▶ **Exercise**
Retype all the records below word for word, keeping each line unchanged and in the same order.
•••
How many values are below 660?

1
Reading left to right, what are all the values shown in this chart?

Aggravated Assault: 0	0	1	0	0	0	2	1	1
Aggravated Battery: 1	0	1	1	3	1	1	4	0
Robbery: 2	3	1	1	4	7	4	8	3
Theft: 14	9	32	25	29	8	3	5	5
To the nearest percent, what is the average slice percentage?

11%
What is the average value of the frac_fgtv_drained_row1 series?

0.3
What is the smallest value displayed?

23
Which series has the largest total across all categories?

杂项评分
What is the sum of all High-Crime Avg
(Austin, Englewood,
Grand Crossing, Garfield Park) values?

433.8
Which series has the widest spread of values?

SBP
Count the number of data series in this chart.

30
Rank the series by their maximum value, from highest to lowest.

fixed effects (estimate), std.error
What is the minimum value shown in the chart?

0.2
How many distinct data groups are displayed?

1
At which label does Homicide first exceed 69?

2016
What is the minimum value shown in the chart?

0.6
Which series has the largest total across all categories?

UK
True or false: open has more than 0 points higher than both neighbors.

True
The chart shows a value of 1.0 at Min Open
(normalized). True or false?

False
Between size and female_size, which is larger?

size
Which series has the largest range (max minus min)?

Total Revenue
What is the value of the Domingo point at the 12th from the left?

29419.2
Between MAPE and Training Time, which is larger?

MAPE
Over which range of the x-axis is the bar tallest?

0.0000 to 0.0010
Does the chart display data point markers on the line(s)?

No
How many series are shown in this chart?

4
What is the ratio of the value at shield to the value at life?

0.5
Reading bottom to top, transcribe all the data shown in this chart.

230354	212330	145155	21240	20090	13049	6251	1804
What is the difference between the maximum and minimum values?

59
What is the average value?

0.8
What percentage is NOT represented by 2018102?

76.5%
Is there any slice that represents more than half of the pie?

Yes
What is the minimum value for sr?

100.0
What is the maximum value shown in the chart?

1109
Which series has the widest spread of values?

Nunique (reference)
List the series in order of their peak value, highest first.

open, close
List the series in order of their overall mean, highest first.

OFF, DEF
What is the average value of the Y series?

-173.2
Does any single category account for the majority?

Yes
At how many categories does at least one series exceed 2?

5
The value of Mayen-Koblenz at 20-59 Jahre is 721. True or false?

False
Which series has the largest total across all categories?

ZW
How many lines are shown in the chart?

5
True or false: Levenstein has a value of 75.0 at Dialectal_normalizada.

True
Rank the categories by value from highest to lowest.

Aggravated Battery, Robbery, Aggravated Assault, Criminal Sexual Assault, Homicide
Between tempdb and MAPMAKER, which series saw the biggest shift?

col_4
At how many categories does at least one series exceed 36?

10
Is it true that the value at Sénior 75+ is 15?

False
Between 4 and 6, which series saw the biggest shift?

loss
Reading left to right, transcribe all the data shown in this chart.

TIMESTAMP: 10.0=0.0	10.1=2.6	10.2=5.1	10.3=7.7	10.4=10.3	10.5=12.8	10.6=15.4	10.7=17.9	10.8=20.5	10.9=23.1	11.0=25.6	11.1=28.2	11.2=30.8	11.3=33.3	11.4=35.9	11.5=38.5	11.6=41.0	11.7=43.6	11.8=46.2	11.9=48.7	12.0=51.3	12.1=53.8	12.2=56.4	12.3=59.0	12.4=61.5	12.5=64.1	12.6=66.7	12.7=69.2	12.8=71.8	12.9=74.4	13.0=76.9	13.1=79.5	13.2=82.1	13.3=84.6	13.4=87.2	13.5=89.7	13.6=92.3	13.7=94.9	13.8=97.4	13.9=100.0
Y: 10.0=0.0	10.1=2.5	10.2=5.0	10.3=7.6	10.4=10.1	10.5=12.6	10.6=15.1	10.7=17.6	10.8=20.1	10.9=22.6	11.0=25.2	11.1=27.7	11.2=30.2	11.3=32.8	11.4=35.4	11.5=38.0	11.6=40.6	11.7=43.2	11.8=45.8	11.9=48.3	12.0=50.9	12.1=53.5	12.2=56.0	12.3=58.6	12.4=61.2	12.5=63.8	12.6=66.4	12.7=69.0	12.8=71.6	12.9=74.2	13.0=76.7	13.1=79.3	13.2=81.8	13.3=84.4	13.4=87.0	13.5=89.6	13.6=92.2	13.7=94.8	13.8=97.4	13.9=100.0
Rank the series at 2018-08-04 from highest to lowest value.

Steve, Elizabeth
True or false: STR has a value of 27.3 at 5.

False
•••
▶ **Solution to this exercise**
How many values are below 660?

1
Reading left to right, what are all the values shown in this chart?

Aggravated Assault: 0	0	1	0	0	0	2	1	1
Aggravated Battery: 1	0	1	1	3	1	1	4	0
Robbery: 2	3	1	1	4	7	4	8	3
Theft: 14	9	32	25	29	8	3	5	5
To the nearest percent, what is the average slice percentage?

11%
What is the average value of the frac_fgtv_drained_row1 series?

0.3
What is the smallest value displayed?

23
Which series has the largest total across all categories?

杂项评分
What is the sum of all High-Crime Avg
(Austin, Englewood,
Grand Crossing, Garfield Park) values?

433.8
Which series has the widest spread of values?

SBP
Count the number of data series in this chart.

30
Rank the series by their maximum value, from highest to lowest.

fixed effects (estimate), std.error
What is the minimum value shown in the chart?

0.2
How many distinct data groups are displayed?

1
At which label does Homicide first exceed 69?

2016
What is the minimum value shown in the chart?

0.6
Which series has the largest total across all categories?

UK
True or false: open has more than 0 points higher than both neighbors.

True
The chart shows a value of 1.0 at Min Open
(normalized). True or false?

False
Between size and female_size, which is larger?

size
Which series has the largest range (max minus min)?

Total Revenue
What is the value of the Domingo point at the 12th from the left?

29419.2
Between MAPE and Training Time, which is larger?

MAPE
Over which range of the x-axis is the bar tallest?

0.0000 to 0.0010
Does the chart display data point markers on the line(s)?

No
How many series are shown in this chart?

4
What is the ratio of the value at shield to the value at life?

0.5
Reading bottom to top, transcribe all the data shown in this chart.

230354	212330	145155	21240	20090	13049	6251	1804
What is the difference between the maximum and minimum values?

59
What is the average value?

0.8
What percentage is NOT represented by 2018102?

76.5%
Is there any slice that represents more than half of the pie?

Yes
What is the minimum value for sr?

100.0
What is the maximum value shown in the chart?

1109
Which series has the widest spread of values?

Nunique (reference)
List the series in order of their peak value, highest first.

open, close
List the series in order of their overall mean, highest first.

OFF, DEF
What is the average value of the Y series?

-173.2
Does any single category account for the majority?

Yes
At how many categories does at least one series exceed 2?

5
The value of Mayen-Koblenz at 20-59 Jahre is 721. True or false?

False
Which series has the largest total across all categories?

ZW
How many lines are shown in the chart?

5
True or false: Levenstein has a value of 75.0 at Dialectal_normalizada.

True
Rank the categories by value from highest to lowest.

Aggravated Battery, Robbery, Aggravated Assault, Criminal Sexual Assault, Homicide
Between tempdb and MAPMAKER, which series saw the biggest shift?

col_4
At how many categories does at least one series exceed 36?

10
Is it true that the value at Sénior 75+ is 15?

False
Between 4 and 6, which series saw the biggest shift?

loss
Reading left to right, transcribe all the data shown in this chart.

TIMESTAMP: 10.0=0.0	10.1=2.6	10.2=5.1	10.3=7.7	10.4=10.3	10.5=12.8	10.6=15.4	10.7=17.9	10.8=20.5	10.9=23.1	11.0=25.6	11.1=28.2	11.2=30.8	11.3=33.3	11.4=35.9	11.5=38.5	11.6=41.0	11.7=43.6	11.8=46.2	11.9=48.7	12.0=51.3	12.1=53.8	12.2=56.4	12.3=59.0	12.4=61.5	12.5=64.1	12.6=66.7	12.7=69.2	12.8=71.8	12.9=74.4	13.0=76.9	13.1=79.5	13.2=82.1	13.3=84.6	13.4=87.2	13.5=89.7	13.6=92.3	13.7=94.9	13.8=97.4	13.9=100.0
Y: 10.0=0.0	10.1=2.5	10.2=5.0	10.3=7.6	10.4=10.1	10.5=12.6	10.6=15.1	10.7=17.6	10.8=20.1	10.9=22.6	11.0=25.2	11.1=27.7	11.2=30.2	11.3=32.8	11.4=35.4	11.5=38.0	11.6=40.6	11.7=43.2	11.8=45.8	11.9=48.3	12.0=50.9	12.1=53.5	12.2=56.0	12.3=58.6	12.4=61.2	12.5=63.8	12.6=66.4	12.7=69.0	12.8=71.6	12.9=74.2	13.0=76.7	13.1=79.3	13.2=81.8	13.3=84.4	13.4=87.0	13.5=89.6	13.6=92.2	13.7=94.8	13.8=97.4	13.9=100.0
Rank the series at 2018-08-04 from highest to lowest value.

Steve, Elizabeth
True or false: STR has a value of 27.3 at 5.

False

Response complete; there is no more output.